____ Recorded information
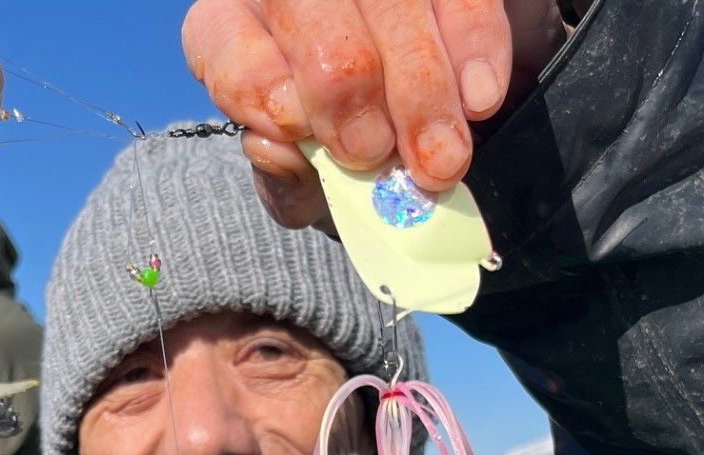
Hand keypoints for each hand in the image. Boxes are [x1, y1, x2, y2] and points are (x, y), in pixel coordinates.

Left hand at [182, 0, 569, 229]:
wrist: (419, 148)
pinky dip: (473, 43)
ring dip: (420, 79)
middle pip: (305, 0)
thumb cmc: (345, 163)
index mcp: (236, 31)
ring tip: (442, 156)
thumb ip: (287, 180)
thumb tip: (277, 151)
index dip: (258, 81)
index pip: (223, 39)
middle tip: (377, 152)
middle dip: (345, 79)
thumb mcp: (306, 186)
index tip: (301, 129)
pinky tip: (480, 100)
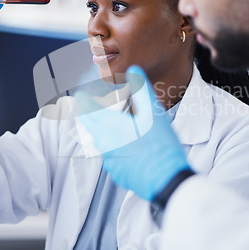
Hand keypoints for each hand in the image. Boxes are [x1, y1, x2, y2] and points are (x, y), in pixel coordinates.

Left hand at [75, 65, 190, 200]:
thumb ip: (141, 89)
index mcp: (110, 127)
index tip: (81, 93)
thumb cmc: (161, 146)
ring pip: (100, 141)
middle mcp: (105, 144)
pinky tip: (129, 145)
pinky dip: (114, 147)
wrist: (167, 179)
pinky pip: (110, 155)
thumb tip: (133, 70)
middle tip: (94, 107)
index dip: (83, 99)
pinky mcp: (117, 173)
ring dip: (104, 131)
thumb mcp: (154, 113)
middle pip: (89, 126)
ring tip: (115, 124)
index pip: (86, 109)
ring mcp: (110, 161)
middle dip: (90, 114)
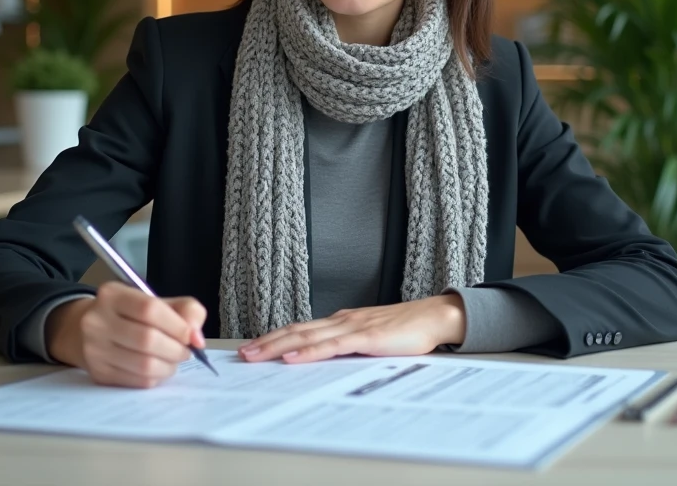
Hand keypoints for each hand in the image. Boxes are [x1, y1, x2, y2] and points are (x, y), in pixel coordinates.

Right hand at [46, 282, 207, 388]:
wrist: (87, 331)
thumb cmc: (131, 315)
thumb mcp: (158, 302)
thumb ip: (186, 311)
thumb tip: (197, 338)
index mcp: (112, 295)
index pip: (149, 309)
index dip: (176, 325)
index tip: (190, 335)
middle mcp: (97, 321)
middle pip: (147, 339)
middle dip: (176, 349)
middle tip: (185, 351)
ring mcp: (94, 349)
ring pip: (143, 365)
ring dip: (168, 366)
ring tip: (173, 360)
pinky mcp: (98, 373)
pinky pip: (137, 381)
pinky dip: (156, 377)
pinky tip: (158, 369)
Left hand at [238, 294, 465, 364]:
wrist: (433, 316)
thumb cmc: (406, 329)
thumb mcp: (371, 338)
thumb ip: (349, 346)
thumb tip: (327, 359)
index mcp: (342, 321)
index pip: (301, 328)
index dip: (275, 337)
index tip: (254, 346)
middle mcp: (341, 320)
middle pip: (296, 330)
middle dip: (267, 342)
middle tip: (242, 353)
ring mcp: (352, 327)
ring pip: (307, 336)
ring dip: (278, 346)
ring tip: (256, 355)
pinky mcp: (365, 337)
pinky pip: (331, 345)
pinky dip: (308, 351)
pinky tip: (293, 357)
________
## Assignment
The answer must be the full set of records, repeated exactly, with no pictures.

## Task answer
Hand keypoints for each hand in the image. Boxes are [x1, y1, x2, y2] and points are (x, y), in pixel coordinates.

Left hand at [182, 0, 569, 229]:
wrist: (419, 148)
pinky dip: (473, 43)
ring dip: (420, 79)
middle pip: (305, 0)
thumb cmc: (345, 163)
index mcp: (236, 31)
ring tip: (442, 156)
thumb ip: (287, 180)
thumb tip: (277, 151)
index dip: (258, 81)
index pip: (223, 39)
middle tip: (377, 152)
middle dip: (345, 79)
thumb mcp: (306, 186)
index tip: (301, 129)
pinky tip: (480, 100)
Hand keypoints for each hand in the image. Boxes are [x1, y1, x2, y2] and points are (x, y), in pixel coordinates.

Left hand at [75, 65, 190, 200]:
thumb ip: (141, 89)
index mcp: (110, 127)
index tip: (81, 93)
thumb cmc: (161, 146)
ring pip: (100, 141)
middle mcp: (105, 144)
pinky tip: (129, 145)
pinky dip: (114, 147)
wrist: (167, 179)
pinky pip: (110, 155)
thumb tip: (133, 70)
middle tip: (94, 107)
index dip: (83, 99)
pinky mcp: (117, 173)
ring dip: (104, 131)
thumb mcp: (154, 113)
middle pip: (89, 126)
ring tip: (115, 124)
index pip: (86, 109)
ring mcp: (110, 161)
middle dip: (90, 114)
Hand keypoints for each hand in the image. Boxes are [x1, y1, x2, y2] and points are (x, y), in pixel coordinates.

Right hand at [46, 282, 207, 388]:
wrist: (87, 331)
thumb cmc: (131, 315)
thumb mcp: (158, 302)
thumb ip: (186, 311)
thumb tip: (197, 338)
index mcp: (112, 295)
index pip: (149, 309)
index dip: (176, 325)
index tip: (190, 335)
middle mcp: (97, 321)
middle pip: (147, 339)
middle dip: (176, 349)
middle tip: (185, 351)
ring mcp: (94, 349)
ring pip: (143, 365)
ring dip: (168, 366)
ring tip: (173, 360)
pinky mcp: (98, 373)
pinky pip: (137, 381)
pinky dip: (156, 377)
pinky tip: (158, 369)
Left hand at [238, 294, 465, 364]:
wrist: (433, 316)
thumb cmc: (406, 329)
thumb mcp: (371, 338)
thumb ip: (349, 346)
thumb tip: (327, 359)
index mcp: (342, 321)
index pip: (301, 328)
index dip: (275, 337)
index tip: (254, 346)
middle mcp: (341, 320)
middle pip: (296, 330)
middle dip: (267, 342)
middle tip: (242, 353)
ring mcp: (352, 327)
ring pip: (307, 336)
ring dip: (278, 346)
ring tip: (256, 355)
pinky mcp: (365, 337)
pinky pip: (331, 345)
pinky dip: (308, 351)
pinky tip: (293, 357)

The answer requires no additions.